The Travel Jones

Spring and the Moon of Liberation

Thursday gratefuls: Travelin’. Truckin’. Grateful Dead, thanks Mark. Diane. Great Sol, out and proud. My Lodgepole Companion performing, as I write, the oh so necessary miracle of photosynthesis. The 60’s and San Francisco. Flowers in my beard, maybe? That day before leavin’ feelin’. Lots to do. Lidocaine patch on. Ready for the day. Living.

Sparks of Joy and Awe: Amtrak

One brief shining: That Travelpro lies on its back right now thrown open, zippers dangling, ready to receive that which I decide I cannot buy in Union Square and that which I’ll need until my new clothes arrive from Bonobo’s, my meds all ready for their placing in those plastic containers so familiar to those geriatric others out there, electronics and their necessary cables, charging apparati are still in place doing their work and will be snatched up last.

 

Oh the things we’ll see and the places we’ll go. As this, the last day before vacation, has arrived my mood has that pre-trip lift. No fussing around. Stop the mail. Get a pedicure. Text Marina about the key for Ana. Gather Hebrew pages. Run the dishwasher. All that kind of thing.

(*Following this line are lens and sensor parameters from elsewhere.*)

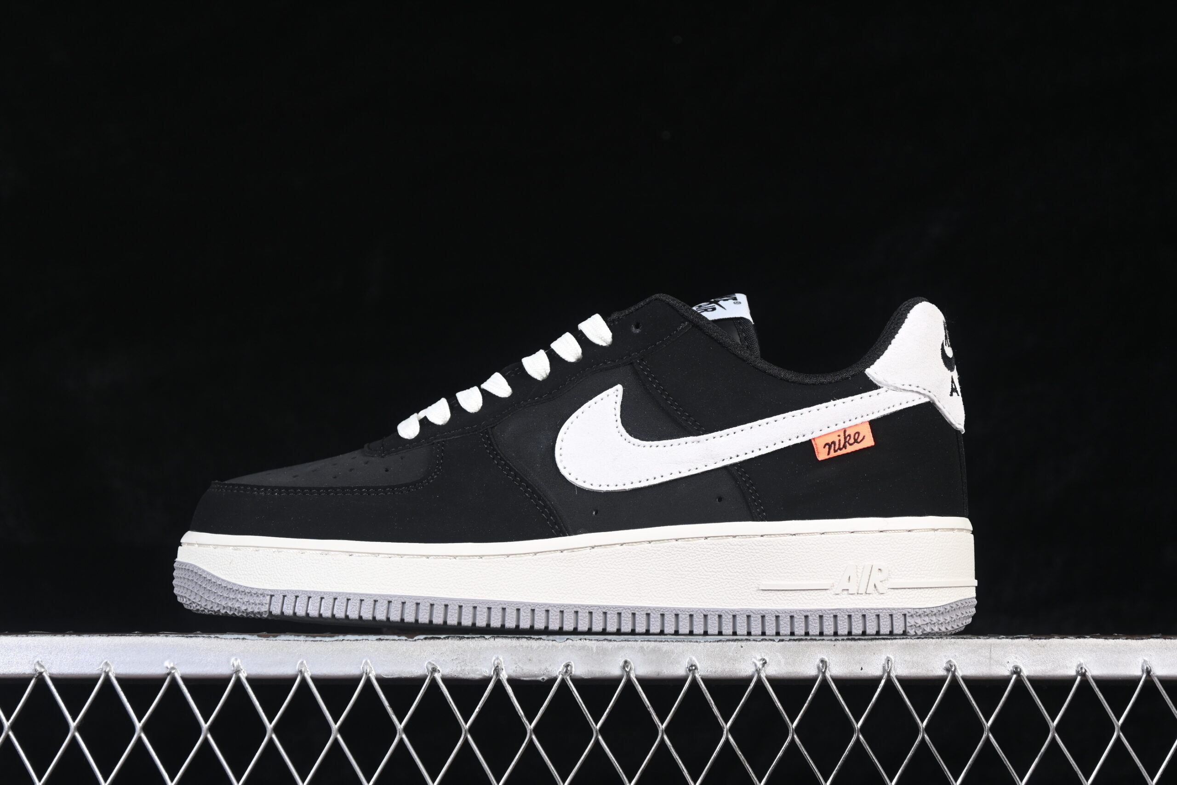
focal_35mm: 75
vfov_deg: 18.2
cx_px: 588
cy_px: 392
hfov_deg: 27.0
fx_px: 2452
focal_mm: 50
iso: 160
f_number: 6.3
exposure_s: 1/60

I have some pro-travelers in my life. My brother Mark has lived most of his adult life on the road, out of the country. Hopping from Southeast Asia to Saudi Arabia depending on work and his whim. My sister Mary has lived most of her adult life in Southeast Asia. She’s made the most of it, not thinking twice about traveling around the world to visit friends and family, for work helping the educational systems of various countries, teaching in Japan. My son travels internationally many times a year, currently lives in Korea, before that Singapore and Hawai’i. My buddy Mark (aka Mario, Sam) Odegard has made of travel an art form, a venue for taking risks, for learning about new cultures, for adventures with Babbet. Friend Paul Strickland has visited many countries, gone round the world. Tom traveled for work, a lot. Me? I look at them and marvel. How they can decide just what to take. Make all the arrangements,handle the inevitable snafus. They are my role models.

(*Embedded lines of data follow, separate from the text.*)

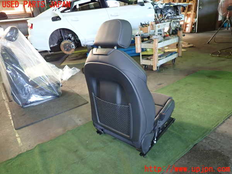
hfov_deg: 69.4
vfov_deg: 54.9
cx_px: 116
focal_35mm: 25
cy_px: 87
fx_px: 168
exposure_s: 1/30
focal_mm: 4.5
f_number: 2
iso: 250
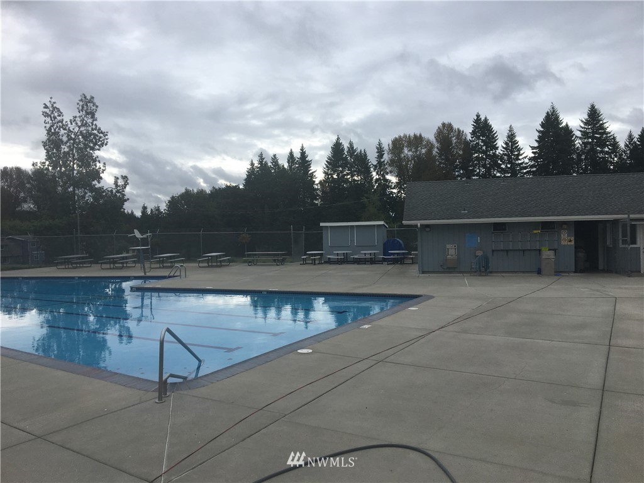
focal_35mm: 29
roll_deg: +0.6
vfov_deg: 48.2
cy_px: 242
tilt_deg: -0.5
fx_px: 540
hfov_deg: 61.7
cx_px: 322
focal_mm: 4.15
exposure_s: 1/754
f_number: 2.2
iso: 25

Well, two more. Mom and Dad. Mom made the daring decision to join the WAC’s in WWII, getting sent to Europe and north Africa with the Signal corps. She saw Algiers, Capri, Rome, London. The first of our small family to leave the country for points beyond these shores. Dad though. He was the ur traveler even though he only got beyond North America once as far as I know. He just loved to go. We went to Oklahoma a lot. His birthplace and mine. We went to Canada, to Stratford, Ontario. We went to state parks in Indiana, to Air Force base museums. After his sort of retirement, he and his then wife, Rosemary, traveled Indiana going to places with curiosities that Dad wanted to see for himself like the really big ball of twine or the river that disappeared.

Though I’ve been more modest in my getaways, I’ve had my share. What I do have though is the travel jones. Every once in a while, I need to go somewhere. Of late, I’ve let inertia tamp that down, but like any jones it’s never really gone. It awaits only a pretty picture of somewhere far away, or a lecturer mentioning the churning of the sea of milk to get me on Kayak or the Amtrak website.